Well, we have a list, as you know, Jason, of product categories in which we are quite strong or very strong, depending on the category, and that methodically we're going around the world with them. For example, liquid soap, where we are the world market leader and leader in this country with 40-plus share with soft soap, the leader in Europe and elsewhere; we are progressively going around the world. Latin America is enjoying a considerable success with that now, and Asia. Similarly, we have a number of other categories we are doing the same thing. There's a major series of launches on different kinds of men's and ladies' Speed Stick, even though it's not a stick in some places, and there's a whole list of things. That's basically how the business development people in the Company plan out the grids for each division and each subsidiary. Jason Gere - A.G. Edwards & Sons: Okay. I mean, because oral care is, you know, 40% of your sales and obviously you guys are the global leader in this category.

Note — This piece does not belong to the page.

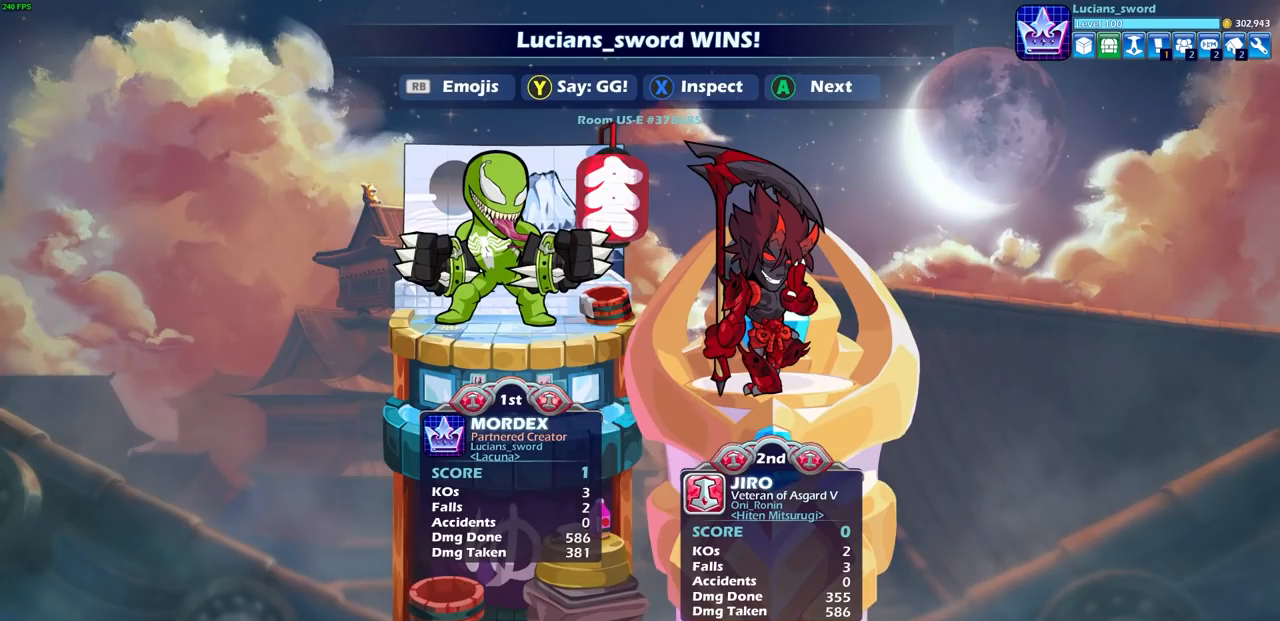
{"buttons": [], "left_stick": "center", "right_stick": "center", "events": []}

I know you've been asked questions about acquisitions and I think the docket right now looks kind of empty, or I think that's how you said it. But just looking at the portfolio, you've gone out in detergents. I mean, would you use the next couple of years really to expand that portfolio into more of the higher-growth categories? I guess I'm just trying to look at more geographic expansion along the same lines.
Well, again, the organic growth is pretty good. I mean, we are getting dollar growth in the 8% to 9% range, which is what this quarter was in volume and the 6% to 7% range; that's pretty good. I think the expectations without acquisitions are that we will be able to perhaps not at the precise level but have very, very robust top line growth and that when opportunities present themselves, either locally or more broadly, we always examine. However, as you say, there's nothing on the burners right now, nor do we expect there to be, but at the same time, we do expect this very strong volume to continue. For example I gave, a few moments ago, the numbers saying that we grew around 12% in sales in oral care during the quarter; we also grew 8% if you take our home care business, which is brands like Softsoap and so on, including detergents; that grew about 8%, so that's not too shabby, either. Jason Gere - A.G. Edwards & Sons: That's terrific.
Can we have, say, one more question, if that's okay? If there's not too long a queue?
Our final question will come from Ursula Moran - Bear Stearns. Ursula Moran - Bear Stearns: I will keep this very quick. It's a follow-up on Hill's. I thought that you said at the beginning that consumption in supermarkets was outpacing other channels. I just wanted some detail on that, if that in fact is true.
No, I think the comment was specialty channels rather than supermarkets. Ursula Moran - Bear Stearns: Okay, sorry for the misunderstanding and thanks.
Okay, great. All right, I guess that brings us to the close. Thanks so much. We are pleased with what's going on. I hope you are and we look forward to continuing the good results into the next year or two. Thanks so much.
That does conclude today's conference. We thank you for your participation. Have a great day.